(Dataset records)
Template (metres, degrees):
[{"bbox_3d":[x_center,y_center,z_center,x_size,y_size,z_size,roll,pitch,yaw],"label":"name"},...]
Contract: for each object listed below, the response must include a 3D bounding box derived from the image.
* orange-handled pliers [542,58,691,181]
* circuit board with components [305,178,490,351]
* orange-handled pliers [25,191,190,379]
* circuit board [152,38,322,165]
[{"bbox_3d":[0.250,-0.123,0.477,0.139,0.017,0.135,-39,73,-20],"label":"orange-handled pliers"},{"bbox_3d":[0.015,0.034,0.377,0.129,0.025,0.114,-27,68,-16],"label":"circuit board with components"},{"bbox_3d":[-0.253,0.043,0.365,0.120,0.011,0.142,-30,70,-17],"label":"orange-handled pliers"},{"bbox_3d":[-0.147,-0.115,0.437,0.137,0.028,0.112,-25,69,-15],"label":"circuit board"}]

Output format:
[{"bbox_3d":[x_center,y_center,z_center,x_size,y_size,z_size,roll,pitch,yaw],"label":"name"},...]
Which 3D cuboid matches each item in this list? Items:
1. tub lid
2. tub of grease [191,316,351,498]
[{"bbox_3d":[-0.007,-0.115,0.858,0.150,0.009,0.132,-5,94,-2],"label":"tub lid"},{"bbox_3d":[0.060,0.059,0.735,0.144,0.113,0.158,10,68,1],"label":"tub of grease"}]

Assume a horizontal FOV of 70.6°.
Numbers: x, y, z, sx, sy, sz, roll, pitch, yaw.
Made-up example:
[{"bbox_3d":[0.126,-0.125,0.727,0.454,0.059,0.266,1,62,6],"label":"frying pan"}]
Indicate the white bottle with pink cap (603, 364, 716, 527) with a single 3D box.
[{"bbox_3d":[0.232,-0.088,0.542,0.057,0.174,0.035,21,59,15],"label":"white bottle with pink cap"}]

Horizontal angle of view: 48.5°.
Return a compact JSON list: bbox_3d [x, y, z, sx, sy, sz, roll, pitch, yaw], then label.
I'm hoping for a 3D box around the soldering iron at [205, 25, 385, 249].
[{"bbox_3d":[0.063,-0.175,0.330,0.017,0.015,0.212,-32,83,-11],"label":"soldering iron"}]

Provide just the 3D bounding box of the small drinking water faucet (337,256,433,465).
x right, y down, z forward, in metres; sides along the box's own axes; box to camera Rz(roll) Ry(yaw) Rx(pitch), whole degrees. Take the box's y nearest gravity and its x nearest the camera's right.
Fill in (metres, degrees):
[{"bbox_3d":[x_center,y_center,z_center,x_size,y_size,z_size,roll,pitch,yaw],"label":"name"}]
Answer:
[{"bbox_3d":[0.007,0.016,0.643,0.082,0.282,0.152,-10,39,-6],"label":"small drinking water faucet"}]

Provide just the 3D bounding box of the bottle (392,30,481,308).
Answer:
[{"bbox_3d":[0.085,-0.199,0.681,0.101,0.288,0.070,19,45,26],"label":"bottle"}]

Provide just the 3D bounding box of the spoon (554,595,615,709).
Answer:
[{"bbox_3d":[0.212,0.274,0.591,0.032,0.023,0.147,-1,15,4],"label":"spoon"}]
---
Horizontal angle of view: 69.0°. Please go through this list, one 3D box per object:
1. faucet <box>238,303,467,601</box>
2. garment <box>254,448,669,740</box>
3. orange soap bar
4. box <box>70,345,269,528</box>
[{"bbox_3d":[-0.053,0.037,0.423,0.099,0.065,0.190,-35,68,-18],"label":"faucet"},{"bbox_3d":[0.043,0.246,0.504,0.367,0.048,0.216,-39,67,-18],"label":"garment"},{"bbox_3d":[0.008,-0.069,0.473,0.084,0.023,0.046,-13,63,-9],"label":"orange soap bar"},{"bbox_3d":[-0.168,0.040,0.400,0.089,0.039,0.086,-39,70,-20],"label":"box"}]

## EXERCISE DETAILS
Lines containing the string "bounding" above: how many are there? Answer with the number only.

## RESPONSE
4